La noche del debut de Argentina en el Mundial 2026 será recordada por la hazaña de Lionel Messi, quien con tres goles en el partido contra Argelia alcanzó la cifra de 16 goles en Copas del Mundo, convirtiéndose en el máximo goleador de la historia de esta competencia. De esta manera, Messi superó la marca que durante años mantuvo el alemán Miroslav Klose.

Este logro es especialmente significativo por la trayectoria que representa: el argentino llegó a 16 goles en su sexta participación mundialista, mientras que Klose lo hizo en cuatro ediciones. La primera vez que Messi anotó en un Mundial fue hace veinte años, cuando con apenas 18 años marcó contra Serbia y Montenegro en Alemania 2006. Desde entonces, lo acompañaron momentos de gloria, derrotas dolorosas y finalmente la consagración en Qatar 2022.

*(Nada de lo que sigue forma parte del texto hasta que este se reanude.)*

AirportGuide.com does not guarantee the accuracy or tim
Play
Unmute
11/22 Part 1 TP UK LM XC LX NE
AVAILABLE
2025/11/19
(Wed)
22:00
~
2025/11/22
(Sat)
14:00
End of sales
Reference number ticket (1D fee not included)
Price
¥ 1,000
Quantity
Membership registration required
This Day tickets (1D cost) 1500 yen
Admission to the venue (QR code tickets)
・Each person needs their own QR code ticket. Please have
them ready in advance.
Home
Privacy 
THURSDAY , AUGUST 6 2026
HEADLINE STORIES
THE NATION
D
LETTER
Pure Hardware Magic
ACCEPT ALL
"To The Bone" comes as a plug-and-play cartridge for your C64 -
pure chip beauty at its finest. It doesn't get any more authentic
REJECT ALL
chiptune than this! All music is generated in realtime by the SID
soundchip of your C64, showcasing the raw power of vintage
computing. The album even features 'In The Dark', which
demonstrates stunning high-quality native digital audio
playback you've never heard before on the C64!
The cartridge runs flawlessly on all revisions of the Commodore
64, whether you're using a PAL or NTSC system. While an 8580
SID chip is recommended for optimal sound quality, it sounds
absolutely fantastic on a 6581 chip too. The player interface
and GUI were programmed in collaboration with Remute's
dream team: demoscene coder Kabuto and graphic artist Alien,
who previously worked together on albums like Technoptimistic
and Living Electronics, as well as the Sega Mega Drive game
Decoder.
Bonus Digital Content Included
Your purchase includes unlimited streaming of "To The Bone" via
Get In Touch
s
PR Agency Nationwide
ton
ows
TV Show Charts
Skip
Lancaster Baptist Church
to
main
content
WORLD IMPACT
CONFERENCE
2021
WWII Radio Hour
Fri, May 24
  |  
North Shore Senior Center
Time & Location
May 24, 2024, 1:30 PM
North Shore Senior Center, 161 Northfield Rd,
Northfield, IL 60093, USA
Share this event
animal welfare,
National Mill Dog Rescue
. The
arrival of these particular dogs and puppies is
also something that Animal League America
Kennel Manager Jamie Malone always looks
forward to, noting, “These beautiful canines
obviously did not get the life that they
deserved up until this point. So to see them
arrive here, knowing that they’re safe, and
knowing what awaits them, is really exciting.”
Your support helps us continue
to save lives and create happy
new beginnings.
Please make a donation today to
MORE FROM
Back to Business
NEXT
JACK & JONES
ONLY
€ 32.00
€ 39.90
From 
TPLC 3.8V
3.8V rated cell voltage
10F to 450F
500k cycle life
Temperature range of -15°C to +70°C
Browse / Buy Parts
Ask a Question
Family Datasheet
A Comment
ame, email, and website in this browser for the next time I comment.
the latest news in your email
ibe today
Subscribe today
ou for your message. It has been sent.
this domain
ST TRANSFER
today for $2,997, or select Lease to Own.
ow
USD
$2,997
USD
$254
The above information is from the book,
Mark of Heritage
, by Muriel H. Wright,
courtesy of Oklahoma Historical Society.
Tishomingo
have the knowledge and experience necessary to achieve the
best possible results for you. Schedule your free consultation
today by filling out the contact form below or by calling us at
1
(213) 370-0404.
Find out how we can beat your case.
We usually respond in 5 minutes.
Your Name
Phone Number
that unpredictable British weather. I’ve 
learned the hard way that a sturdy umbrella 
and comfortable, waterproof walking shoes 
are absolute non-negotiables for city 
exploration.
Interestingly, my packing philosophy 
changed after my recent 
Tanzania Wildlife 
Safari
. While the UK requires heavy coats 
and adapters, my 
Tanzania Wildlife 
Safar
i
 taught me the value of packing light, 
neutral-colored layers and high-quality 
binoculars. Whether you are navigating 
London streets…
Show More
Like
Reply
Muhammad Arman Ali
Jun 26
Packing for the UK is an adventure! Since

Su historial goleador a lo largo de seis Mundiales refleja una evolución constante: un gol en 2006, ausencia de anotaciones en 2010, cuatro en 2014, uno en 2018, siete en 2022 y ahora tres más en 2026. De este modo, Messi no solo renovó un récord sino que dejó atrás a grandes figuras como Ronaldo Nazário, con 15 goles, Gerd Müller con 14, y leyendas como Pelé y Just Fontaine, este último autor de 13 goles en un solo torneo.

Además de este récord, Messi sostiene otros hitos: es campeón del mundo, máximo goleador histórico de la selección argentina, el jugador con más asistencias y el que más partidos disputó en Mundiales. Su capacidad para seguir elevando sus marcas a pesar de haber conquistado casi todo en su carrera subraya la dimensión de su figura en el fútbol mundial.

El nuevo récord del rosarino no solo modifica las estadísticas, sino que simboliza una carrera excepcional que comenzó con un joven talento persiguiendo una pelota en Rosario y que hoy lo coloca en la cima del deporte rey. La historia de los Mundiales posee un nuevo protagonista, y Messi continúa escribiendo capítulos que aún no parecen tener final.